• Things to do
(1) Answer these questions using the article on the FDIC audit below, marking each answer (a), (b) or (c):
(a) Which agency issued the report?
(b) About how many U.S. banks does the FDIC examine and supervise?
(c) How many previously identified security weaknesses has the FDIC corrected, out of how many?
(2) Please list every quality of the FDIC's financial systems and information that the article on the FDIC audit below says the remaining vulnerabilities could limit its ability to protect.
(3) State whether each statement agrees with the article on the FDIC audit below. Answer yes or no, and quote the words from the article that decide it.
(a) The audit covered the FDIC's 2007 financial statements.
(b) Greg Wilshusen is the FDIC's director of Information Security Issues.
(c) The FDIC has corrected all of its previously identified security weaknesses.

• Document segment
FDIC Cited for Repeated Security Weaknesses

Audit Report Finds Holes in Agency's Internal Security Management Practices
FDIC Cited for Repeated Security Weaknesses
The Federal Deposit Insurance Corporation (FDIC) has made progress with its internal security controls, but still needs to make significant improvements to its security management practices.

This is the key finding of a recent report issued by the Government Accountability Office (GAO) in an audit of the banking regulatory agency's 2007 financial statements (See full report: GAO: FDIC Sustains Progress but Needs to Improve Configuration Management of Key Financial Systems). According to Greg Wilshusen, GAO's director of Information Security Issues and author of the report, the FDIC, which examines and supervises about 5,250 U.S. banks, has made "significant progress" correcting 16 of 21 previously identified security weaknesses - including improving the physical security of its computer processing facility and procedures re: internal emails.

But there remain significant vulnerabilities that, in the GAO's estimation, "could limit the corporation's ability to effectively protect the confidentiality, integrity and availability of its financial systems and information."

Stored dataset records
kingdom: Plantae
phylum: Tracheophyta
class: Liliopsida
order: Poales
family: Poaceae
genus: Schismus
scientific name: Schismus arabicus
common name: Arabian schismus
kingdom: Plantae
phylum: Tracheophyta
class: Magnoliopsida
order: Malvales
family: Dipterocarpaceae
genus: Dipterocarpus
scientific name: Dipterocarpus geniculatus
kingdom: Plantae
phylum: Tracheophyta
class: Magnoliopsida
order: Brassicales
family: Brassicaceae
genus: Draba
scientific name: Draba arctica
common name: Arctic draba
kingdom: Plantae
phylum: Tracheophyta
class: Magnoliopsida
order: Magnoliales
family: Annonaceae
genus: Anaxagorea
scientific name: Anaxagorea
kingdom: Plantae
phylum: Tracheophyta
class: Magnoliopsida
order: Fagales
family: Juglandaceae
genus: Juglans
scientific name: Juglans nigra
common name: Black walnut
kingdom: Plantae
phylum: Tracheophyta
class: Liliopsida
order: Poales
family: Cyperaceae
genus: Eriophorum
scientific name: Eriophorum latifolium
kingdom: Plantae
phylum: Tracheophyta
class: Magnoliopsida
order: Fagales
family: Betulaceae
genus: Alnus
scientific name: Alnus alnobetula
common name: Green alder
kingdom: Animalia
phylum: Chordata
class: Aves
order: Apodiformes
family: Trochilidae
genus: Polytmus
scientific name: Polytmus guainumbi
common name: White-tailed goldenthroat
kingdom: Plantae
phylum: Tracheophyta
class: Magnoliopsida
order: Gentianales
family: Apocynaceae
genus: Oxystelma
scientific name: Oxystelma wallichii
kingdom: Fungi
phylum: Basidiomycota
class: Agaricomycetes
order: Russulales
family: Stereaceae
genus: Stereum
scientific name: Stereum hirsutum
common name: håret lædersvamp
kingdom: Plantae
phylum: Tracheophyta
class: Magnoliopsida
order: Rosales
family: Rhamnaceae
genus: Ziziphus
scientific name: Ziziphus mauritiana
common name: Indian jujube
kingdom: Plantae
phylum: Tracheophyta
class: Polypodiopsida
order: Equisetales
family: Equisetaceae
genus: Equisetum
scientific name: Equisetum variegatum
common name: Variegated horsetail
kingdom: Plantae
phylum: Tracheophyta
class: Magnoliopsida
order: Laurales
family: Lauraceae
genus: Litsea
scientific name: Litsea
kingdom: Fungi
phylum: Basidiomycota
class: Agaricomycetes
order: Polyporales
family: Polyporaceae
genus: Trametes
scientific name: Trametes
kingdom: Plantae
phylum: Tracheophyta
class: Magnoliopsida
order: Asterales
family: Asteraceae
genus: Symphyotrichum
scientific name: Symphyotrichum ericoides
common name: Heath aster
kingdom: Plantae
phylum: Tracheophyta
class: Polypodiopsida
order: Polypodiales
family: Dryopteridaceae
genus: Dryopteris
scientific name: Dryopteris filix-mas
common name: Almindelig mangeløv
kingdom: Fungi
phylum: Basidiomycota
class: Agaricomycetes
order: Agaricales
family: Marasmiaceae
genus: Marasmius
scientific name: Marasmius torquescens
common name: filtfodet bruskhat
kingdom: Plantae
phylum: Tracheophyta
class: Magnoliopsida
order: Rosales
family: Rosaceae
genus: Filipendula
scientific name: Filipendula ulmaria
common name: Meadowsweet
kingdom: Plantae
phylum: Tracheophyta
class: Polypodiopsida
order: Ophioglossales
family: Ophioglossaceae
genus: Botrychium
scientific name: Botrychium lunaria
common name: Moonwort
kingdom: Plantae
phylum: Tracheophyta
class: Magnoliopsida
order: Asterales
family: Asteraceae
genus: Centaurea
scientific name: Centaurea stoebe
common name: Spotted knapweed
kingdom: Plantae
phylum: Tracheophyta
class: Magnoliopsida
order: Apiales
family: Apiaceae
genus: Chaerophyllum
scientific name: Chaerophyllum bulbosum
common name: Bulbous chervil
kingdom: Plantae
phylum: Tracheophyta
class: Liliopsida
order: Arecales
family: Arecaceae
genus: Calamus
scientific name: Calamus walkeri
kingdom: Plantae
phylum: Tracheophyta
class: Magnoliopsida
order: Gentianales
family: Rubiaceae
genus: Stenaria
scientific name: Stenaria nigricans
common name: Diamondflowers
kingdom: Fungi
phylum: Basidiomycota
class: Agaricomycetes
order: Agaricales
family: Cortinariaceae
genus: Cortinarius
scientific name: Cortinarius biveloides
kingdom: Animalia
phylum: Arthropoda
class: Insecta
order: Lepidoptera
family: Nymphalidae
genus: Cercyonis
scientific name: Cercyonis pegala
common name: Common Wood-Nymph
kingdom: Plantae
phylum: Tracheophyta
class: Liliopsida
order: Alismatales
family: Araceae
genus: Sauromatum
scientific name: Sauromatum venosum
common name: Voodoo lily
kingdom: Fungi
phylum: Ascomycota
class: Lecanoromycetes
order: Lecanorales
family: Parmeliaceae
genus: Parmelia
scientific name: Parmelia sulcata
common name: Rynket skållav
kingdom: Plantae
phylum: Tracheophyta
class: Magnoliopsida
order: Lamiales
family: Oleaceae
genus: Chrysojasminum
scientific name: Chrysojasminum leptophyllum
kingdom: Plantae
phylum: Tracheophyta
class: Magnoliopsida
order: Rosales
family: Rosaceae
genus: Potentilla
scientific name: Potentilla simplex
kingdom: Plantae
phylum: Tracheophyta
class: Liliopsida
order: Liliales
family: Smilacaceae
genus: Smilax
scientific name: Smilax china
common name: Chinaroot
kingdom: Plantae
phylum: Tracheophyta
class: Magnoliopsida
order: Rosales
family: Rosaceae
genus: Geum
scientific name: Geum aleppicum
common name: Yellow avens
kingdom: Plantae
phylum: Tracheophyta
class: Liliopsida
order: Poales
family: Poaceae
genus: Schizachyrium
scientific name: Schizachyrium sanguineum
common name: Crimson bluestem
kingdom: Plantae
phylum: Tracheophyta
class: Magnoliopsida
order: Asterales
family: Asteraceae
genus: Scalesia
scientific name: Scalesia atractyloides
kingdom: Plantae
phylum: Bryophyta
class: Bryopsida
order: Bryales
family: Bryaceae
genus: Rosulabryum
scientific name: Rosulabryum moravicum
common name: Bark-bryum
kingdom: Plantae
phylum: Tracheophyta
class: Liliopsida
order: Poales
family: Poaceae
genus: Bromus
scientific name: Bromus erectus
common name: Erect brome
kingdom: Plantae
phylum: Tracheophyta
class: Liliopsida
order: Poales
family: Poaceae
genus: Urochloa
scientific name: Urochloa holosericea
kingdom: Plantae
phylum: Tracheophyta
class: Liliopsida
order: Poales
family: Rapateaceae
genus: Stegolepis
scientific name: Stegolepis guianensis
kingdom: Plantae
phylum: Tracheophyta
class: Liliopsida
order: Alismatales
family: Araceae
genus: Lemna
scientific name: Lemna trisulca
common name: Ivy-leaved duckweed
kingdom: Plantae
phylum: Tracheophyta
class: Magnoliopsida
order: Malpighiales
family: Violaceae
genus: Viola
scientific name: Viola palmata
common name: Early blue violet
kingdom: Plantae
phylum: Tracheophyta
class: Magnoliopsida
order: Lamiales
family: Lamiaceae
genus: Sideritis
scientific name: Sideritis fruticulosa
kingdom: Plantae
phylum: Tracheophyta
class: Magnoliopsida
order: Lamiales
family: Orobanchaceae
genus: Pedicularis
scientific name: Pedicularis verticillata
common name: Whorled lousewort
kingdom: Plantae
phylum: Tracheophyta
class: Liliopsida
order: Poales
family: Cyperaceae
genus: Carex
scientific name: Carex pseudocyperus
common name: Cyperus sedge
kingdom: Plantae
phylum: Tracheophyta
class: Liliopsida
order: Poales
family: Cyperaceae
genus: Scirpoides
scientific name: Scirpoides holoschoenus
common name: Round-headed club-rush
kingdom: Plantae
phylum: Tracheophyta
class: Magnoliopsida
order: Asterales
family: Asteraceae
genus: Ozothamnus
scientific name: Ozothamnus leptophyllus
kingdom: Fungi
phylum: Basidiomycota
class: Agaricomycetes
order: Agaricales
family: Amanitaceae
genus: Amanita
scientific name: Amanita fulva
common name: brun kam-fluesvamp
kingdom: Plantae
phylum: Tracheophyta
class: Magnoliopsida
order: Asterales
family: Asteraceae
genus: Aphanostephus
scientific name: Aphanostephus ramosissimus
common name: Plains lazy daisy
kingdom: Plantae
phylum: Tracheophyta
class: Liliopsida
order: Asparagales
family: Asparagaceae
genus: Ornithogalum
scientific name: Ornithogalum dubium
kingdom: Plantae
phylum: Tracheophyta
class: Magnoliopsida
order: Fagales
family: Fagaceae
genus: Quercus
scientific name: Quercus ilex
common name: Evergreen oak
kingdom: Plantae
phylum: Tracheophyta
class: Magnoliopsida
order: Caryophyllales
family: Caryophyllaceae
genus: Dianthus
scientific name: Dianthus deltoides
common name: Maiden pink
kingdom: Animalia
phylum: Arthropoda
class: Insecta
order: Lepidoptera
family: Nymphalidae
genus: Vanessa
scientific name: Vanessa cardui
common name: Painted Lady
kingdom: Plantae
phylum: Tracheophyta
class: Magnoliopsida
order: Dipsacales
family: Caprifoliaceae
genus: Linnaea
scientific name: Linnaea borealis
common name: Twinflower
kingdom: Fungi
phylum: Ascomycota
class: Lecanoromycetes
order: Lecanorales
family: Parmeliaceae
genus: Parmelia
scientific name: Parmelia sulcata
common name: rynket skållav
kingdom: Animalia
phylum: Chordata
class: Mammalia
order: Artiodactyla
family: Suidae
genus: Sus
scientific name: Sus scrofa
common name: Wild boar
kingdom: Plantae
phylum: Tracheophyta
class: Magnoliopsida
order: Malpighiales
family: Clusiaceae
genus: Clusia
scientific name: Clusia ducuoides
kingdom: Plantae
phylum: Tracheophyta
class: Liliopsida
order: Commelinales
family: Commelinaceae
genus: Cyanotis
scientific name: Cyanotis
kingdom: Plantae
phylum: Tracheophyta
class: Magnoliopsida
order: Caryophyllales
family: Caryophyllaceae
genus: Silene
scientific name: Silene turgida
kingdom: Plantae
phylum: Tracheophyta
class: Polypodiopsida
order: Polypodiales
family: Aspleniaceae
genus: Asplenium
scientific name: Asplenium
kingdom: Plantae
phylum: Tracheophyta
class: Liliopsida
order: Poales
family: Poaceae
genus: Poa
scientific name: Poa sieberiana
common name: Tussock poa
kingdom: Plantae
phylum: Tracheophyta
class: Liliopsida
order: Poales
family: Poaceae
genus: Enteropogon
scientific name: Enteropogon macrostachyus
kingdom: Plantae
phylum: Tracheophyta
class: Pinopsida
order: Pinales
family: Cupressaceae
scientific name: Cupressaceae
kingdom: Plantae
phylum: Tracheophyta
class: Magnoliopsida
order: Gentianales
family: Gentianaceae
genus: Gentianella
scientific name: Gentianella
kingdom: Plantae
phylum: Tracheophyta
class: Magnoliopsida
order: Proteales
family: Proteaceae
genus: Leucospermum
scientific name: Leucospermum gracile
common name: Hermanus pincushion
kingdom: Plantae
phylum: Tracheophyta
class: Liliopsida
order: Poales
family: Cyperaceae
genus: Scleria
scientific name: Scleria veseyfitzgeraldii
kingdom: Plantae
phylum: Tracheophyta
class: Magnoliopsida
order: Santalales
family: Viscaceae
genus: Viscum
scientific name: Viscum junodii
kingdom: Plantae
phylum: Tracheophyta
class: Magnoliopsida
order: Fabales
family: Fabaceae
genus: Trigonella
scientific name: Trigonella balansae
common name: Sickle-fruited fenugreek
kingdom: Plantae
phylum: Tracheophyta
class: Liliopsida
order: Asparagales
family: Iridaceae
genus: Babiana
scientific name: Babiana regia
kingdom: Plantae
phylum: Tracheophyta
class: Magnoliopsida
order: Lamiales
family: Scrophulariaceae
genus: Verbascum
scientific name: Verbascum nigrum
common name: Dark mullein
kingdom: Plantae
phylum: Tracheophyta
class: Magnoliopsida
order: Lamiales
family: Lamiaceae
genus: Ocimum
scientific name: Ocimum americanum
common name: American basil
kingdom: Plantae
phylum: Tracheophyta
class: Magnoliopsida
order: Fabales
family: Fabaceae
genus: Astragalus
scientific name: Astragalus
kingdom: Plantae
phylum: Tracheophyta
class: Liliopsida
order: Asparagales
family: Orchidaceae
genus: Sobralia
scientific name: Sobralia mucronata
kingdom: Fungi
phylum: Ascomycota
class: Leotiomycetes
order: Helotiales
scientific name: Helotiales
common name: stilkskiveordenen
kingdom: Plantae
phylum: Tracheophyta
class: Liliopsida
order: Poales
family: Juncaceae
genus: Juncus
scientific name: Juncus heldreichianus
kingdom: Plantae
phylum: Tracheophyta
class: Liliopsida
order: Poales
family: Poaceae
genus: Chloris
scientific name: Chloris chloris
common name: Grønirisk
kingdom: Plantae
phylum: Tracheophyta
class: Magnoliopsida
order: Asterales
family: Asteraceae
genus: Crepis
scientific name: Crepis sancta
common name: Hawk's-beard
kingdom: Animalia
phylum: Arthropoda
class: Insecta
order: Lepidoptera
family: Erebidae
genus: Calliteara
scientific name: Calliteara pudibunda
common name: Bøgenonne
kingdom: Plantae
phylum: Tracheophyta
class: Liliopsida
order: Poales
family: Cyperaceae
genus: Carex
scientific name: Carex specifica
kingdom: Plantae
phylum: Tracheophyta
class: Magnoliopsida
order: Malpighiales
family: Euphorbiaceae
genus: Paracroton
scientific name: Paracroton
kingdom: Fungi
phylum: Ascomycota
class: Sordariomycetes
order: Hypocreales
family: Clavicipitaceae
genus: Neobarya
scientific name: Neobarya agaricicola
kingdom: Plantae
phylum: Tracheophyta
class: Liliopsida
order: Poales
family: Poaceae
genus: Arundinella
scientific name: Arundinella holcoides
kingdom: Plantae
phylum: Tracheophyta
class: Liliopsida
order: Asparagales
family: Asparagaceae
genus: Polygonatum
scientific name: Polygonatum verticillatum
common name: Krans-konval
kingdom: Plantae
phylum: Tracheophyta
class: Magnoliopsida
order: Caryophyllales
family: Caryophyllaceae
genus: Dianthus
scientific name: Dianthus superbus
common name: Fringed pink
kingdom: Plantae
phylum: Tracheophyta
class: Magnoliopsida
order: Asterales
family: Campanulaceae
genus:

• Answers to the problems
(1)
(a) The Government Accountability Office (GAO)
(b) About 5,250
(c) 16 of 21

(2) Confidentiality, integrity, availability

(3)
(a) Yes: "an audit of the banking regulatory agency's 2007 financial statements"
(b) No: "GAO's director of Information Security Issues"
(c) No: "correcting 16 of 21 previously identified security weaknesses"